TASK
Write out the material below word for word, starting at its first line and ending at the line containing "250V.AC、400V.AC".

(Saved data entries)
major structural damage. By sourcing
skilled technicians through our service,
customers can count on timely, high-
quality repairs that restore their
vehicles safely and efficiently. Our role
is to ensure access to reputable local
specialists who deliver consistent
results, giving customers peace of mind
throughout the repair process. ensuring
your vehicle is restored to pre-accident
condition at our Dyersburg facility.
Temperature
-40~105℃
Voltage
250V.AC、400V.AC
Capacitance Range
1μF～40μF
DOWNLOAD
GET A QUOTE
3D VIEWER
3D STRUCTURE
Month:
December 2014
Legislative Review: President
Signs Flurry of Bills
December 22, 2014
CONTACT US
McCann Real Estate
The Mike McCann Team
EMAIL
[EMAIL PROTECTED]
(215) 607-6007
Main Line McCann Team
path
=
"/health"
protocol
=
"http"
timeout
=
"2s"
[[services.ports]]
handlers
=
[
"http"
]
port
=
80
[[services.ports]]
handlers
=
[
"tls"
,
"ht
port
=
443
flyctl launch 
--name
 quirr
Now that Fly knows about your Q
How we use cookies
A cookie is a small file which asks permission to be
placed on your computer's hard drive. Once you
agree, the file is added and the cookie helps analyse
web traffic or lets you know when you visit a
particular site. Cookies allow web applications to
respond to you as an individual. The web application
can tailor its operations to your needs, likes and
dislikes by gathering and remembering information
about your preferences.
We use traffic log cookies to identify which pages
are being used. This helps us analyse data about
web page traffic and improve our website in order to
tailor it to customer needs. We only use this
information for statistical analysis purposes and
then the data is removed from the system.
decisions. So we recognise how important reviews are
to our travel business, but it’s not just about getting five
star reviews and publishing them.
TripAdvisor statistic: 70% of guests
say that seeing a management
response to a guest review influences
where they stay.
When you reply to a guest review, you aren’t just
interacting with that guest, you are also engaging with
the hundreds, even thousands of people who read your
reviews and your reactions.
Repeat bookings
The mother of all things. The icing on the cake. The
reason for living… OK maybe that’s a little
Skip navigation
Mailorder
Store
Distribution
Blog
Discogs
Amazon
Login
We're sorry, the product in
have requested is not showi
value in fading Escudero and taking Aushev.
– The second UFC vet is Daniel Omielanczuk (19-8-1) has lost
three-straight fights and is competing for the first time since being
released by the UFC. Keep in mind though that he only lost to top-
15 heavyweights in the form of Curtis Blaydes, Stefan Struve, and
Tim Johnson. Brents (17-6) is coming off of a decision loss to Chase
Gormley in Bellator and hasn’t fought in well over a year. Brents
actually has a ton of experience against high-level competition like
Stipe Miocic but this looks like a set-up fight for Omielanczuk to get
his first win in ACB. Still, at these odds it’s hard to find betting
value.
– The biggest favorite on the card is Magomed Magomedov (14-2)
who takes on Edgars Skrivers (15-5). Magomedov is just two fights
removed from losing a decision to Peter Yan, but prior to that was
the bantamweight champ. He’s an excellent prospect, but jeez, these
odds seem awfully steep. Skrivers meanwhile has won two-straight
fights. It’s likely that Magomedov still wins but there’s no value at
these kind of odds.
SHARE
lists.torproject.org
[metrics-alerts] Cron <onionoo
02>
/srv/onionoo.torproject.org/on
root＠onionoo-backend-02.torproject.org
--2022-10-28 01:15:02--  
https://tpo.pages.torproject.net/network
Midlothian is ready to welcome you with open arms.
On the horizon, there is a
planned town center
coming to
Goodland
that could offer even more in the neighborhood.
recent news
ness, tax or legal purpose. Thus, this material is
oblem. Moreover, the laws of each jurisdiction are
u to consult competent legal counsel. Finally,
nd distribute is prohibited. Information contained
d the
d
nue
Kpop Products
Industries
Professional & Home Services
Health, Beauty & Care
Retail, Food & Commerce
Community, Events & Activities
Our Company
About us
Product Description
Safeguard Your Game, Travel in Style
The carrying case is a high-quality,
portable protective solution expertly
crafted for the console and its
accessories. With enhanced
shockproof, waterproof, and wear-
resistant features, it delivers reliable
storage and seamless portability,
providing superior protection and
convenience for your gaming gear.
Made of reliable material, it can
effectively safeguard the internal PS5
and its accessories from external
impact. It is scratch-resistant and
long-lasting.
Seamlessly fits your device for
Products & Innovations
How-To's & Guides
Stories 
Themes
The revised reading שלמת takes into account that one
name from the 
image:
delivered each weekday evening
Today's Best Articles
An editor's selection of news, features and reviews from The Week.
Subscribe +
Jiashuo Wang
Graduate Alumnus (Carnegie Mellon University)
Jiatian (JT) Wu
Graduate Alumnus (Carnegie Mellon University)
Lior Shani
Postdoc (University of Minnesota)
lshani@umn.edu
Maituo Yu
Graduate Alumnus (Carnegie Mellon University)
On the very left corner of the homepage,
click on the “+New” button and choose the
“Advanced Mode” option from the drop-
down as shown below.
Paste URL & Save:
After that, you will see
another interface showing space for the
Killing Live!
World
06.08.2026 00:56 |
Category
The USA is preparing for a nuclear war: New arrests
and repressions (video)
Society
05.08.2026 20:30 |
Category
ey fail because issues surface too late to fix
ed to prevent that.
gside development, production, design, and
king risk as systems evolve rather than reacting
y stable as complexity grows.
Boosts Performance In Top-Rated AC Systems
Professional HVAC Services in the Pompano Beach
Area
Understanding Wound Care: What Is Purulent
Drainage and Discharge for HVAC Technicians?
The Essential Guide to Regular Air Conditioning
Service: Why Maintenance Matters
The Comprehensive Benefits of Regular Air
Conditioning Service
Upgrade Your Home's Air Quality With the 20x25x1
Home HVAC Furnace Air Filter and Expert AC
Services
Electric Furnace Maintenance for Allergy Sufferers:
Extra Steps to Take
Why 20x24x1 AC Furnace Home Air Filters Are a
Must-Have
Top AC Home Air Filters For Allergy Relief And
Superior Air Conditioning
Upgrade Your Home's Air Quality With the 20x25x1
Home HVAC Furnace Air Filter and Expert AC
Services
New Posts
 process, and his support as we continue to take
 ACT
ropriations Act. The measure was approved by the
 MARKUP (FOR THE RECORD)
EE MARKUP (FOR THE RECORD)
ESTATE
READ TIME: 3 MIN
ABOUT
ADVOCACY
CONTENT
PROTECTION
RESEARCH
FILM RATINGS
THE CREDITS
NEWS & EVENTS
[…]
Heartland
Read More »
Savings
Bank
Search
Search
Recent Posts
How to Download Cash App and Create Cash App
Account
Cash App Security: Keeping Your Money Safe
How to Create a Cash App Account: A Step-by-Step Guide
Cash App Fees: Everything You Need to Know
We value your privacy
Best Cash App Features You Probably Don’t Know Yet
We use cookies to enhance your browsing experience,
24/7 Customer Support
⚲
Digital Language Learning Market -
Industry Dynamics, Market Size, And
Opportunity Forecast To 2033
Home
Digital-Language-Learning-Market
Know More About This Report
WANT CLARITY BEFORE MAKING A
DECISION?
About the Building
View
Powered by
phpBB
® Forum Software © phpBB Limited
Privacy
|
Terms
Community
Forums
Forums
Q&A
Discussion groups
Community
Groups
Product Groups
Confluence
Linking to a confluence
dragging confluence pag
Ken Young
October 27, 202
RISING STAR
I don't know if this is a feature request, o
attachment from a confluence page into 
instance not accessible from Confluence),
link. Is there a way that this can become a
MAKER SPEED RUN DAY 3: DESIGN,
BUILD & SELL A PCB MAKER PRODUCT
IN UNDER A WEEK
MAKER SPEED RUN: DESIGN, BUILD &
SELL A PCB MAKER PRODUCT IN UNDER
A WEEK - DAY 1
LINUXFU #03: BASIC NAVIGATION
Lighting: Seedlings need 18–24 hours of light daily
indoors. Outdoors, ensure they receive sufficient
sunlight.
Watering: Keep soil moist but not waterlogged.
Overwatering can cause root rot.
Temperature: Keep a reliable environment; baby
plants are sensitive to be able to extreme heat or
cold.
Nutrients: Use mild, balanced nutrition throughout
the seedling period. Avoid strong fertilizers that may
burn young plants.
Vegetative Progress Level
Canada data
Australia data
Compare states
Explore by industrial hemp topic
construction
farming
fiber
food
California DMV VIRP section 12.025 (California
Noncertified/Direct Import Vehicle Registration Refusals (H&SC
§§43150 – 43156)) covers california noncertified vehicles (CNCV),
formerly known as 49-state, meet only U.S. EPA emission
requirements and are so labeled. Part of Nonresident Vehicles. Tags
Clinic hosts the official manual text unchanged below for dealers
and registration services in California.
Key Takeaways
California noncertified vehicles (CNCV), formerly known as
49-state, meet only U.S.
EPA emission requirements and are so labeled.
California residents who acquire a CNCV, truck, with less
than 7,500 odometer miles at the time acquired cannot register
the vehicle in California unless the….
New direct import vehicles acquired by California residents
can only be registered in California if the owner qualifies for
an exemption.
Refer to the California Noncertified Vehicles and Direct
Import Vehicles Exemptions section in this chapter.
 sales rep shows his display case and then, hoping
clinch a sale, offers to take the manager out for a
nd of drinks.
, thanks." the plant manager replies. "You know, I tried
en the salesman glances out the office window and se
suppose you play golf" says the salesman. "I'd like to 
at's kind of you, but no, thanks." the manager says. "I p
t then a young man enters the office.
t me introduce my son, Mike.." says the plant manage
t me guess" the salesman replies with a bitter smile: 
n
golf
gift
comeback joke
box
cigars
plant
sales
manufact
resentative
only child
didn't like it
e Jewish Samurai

YOUR SOLUTION
major structural damage. By sourcing
skilled technicians through our service,
customers can count on timely, high-
quality repairs that restore their
vehicles safely and efficiently. Our role
is to ensure access to reputable local
specialists who deliver consistent
results, giving customers peace of mind
throughout the repair process. ensuring
your vehicle is restored to pre-accident
condition at our Dyersburg facility.
Temperature
-40~105℃
Voltage
250V.AC、400V.AC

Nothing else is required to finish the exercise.